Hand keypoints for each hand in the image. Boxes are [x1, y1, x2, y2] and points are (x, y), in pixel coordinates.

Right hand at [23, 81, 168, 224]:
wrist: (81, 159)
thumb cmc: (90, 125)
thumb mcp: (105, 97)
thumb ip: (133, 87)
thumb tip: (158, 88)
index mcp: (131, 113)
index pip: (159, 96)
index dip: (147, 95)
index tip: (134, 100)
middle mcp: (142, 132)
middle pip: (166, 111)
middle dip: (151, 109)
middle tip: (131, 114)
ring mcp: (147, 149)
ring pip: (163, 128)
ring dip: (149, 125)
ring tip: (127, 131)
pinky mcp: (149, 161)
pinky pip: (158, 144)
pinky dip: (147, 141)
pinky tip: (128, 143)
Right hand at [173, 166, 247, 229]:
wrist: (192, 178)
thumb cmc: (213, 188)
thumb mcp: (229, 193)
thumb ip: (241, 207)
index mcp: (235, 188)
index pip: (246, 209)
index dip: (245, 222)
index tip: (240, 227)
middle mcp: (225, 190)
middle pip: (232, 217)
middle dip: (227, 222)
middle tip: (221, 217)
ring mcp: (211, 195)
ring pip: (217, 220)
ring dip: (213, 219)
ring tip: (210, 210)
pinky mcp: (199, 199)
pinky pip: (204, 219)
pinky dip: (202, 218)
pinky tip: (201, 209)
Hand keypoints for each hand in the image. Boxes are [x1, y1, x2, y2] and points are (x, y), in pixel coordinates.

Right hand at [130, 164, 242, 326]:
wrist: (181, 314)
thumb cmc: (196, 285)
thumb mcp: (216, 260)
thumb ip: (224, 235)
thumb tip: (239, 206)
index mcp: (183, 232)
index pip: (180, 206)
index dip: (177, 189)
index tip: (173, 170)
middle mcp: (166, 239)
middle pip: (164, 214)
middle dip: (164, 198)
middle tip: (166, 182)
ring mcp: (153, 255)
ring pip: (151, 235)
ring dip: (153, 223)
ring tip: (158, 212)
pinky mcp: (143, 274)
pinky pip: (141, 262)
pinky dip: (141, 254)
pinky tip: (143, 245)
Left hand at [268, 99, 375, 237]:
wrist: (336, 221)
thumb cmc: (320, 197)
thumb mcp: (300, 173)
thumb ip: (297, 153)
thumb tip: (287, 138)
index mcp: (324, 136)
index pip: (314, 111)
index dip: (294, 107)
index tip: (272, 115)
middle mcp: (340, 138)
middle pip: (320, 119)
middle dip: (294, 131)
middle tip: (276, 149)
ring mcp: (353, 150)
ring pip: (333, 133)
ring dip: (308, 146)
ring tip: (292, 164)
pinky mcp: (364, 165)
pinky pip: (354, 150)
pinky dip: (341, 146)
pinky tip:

....................

§ What to work on
What you return must match the data above character for character.

§ Response area
Hand keypoints for each hand in the image. Boxes are [x1, y1, x2, y2] and points are (x, y), in pixel coordinates.

Right hand at [23, 81, 168, 224]:
wrist: (81, 159)
thumb cmc: (90, 125)
thumb mcp: (105, 97)
thumb ip: (133, 87)
thumb tip: (158, 88)
index mcp: (131, 113)
index pip: (159, 96)
index dip: (147, 95)
index tip: (134, 100)
middle mcp: (142, 132)
middle pip: (166, 111)
middle dip: (151, 109)
middle tip: (131, 114)
ring mcp: (147, 149)
ring pip: (163, 128)
ring dip: (149, 125)
ring tip: (127, 131)
pinky mcp: (149, 161)
pinky pip: (158, 144)
pinky dip: (147, 141)
pinky tip: (128, 143)
Right hand at [173, 166, 247, 229]:
wrist: (192, 178)
thumb cmc: (213, 188)
thumb mcp: (229, 193)
thumb ip: (241, 207)
index mcp: (235, 188)
index pip: (246, 209)
index dip: (245, 222)
index tip: (240, 227)
middle mcp: (225, 190)
middle pip: (232, 217)
middle dip: (227, 222)
middle tip: (221, 217)
ring mcp: (211, 195)
ring pip: (217, 220)
ring dip: (213, 219)
ring tip: (210, 210)
pinky mcp: (199, 199)
pinky pip: (204, 219)
pinky dip: (202, 218)
pinky tip: (201, 209)
Hand keypoints for each hand in the image. Boxes are [x1, y1, x2, y2] and points are (x, y), in pixel coordinates.

Right hand at [130, 164, 242, 326]:
wrist: (181, 314)
thumb cmc: (196, 285)
thumb mcp: (216, 260)
thumb ip: (224, 235)
thumb tip: (239, 206)
index mcp: (183, 232)
index pip: (180, 206)
index dip: (177, 189)
index tip: (173, 170)
middle mcp: (166, 239)
middle pip: (164, 214)
middle dip: (164, 198)
middle tip: (166, 182)
ring mcp: (153, 255)
ring pip: (151, 235)
ring dip: (153, 223)
ring tip: (158, 212)
pinky mcp: (143, 274)
pinky pip: (141, 262)
pinky dip: (141, 254)
pinky tip: (143, 245)
Left hand at [268, 99, 375, 237]:
wrist: (336, 221)
thumb cmc: (320, 197)
thumb mcp: (300, 173)
thumb ip: (297, 153)
thumb tip: (287, 138)
index mcp: (324, 136)
index pip: (314, 111)
index dip: (294, 107)
index tip: (272, 115)
middle mcp: (340, 138)
middle pip: (320, 119)
middle dip: (294, 131)
middle tip: (276, 149)
ring mcp: (353, 150)
ring pip: (333, 133)
ring dip: (308, 146)
ring tip: (292, 164)
pinky mcp: (364, 165)
pinky pip: (354, 150)
pinky dip: (341, 146)
pinky tip:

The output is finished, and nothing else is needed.